Een smadelijk artikel over mij in een krant is, zolang het geen privézaken over mij onthult, geen aantasting van mijn privacy. Het is smaad, en als het om een krant gaat (dus niet om een particuliere dader), kan ik wellicht een beroep doen op klachtrecht, een journalistieke code, een redactiestatuut of tuchtrecht dat iets dergelijks verbiedt.
Ad (4) Desinformatie. Nu de DSA (Digital Services Act) in de hele EU in werking is getreden, kan een dergelijke deepfake-video misschien aangemerkt worden als desinformatie, omdat de maker er niet bij had gezet dat het om een montage ging. Anderzijds, bij een schilderij van Picasso of Van Gogh hoeft er ook niet bij te staan dat het om schilderkunst gaat. Van het publiek mag verwacht worden dat die het onderscheid begrijpt tussen levende mensen en ambachtelijke weergaves van mensen.

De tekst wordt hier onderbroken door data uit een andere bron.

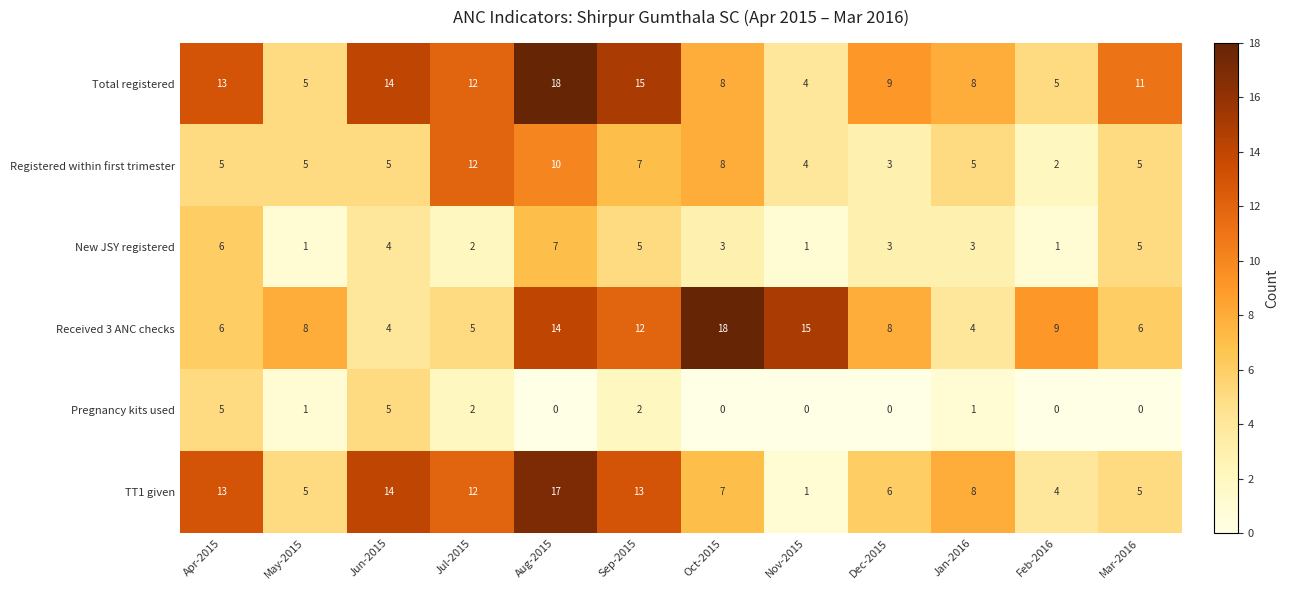

What is the difference between the highest and lowest values at Nov-2015?

15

Maar goed, als we even aannemen dat de deepfake-video door een gretige inquisiteur (pardon, een ijverige EU-rechter) beschouwd wordt als "desinformatie", omdat het grote publiek op dit moment nog onvoldoende gewend is aan AI, dan blijkt vervolgens dat niet de privépersoon die deze desinformatie heeft geproduceerd, daarop door de overheid kan worden aangesproken, maar alleen de "online platforms" die de betreffende desinformatie toelaten op hun platform, met andere woorden: de online platforms die deze desinformatie publiceren.
In dit verband valt het met op dat het wereldwijd zeer veel bezochte platform "p*rnh*b" niet voorkomt op de door de EU ten behoeve van de DSA opgestelde lijst van "very large online platforms".
Een volgende vraag is dan of er nog steeds sprake is van "desinformatie" als een platform de betreffende video publiceert met de vermelding erbij dat het om een montage gaat waarbij het gezicht van de presentatrice op het hoofd van een porno-actrice is aangebracht. Is het dan niet gewoon kunst, vergelijkbaar met het urinoir uit 1917 van Elsa von Freytag-Loringhoven dat ten onrechte de misleidende titel "Fountain" meekreeg (desinformatie!).
Fountain was een industrieel vervaardigd urinoir, dat in 1917 anoniem als kunstwerk werd ingezonden voor een expositie in New York. Deze exponent van het Dadaïsme is lange tijd aan Marcel Duchamp toegeschreven, maar inmiddels wordt, aan de hand van brononderzoek, aangenomen dat het werk is gemaakt door de Duitse kunstenares Elsa von Freytag-Loringhoven die het aan Duchamp cadeau deed. In 2004 werd Fountain door een panel van vijfhonderd zogenaamde kunstkenners verkozen tot invloedrijkste kunstwerk van de twintigste eeuw.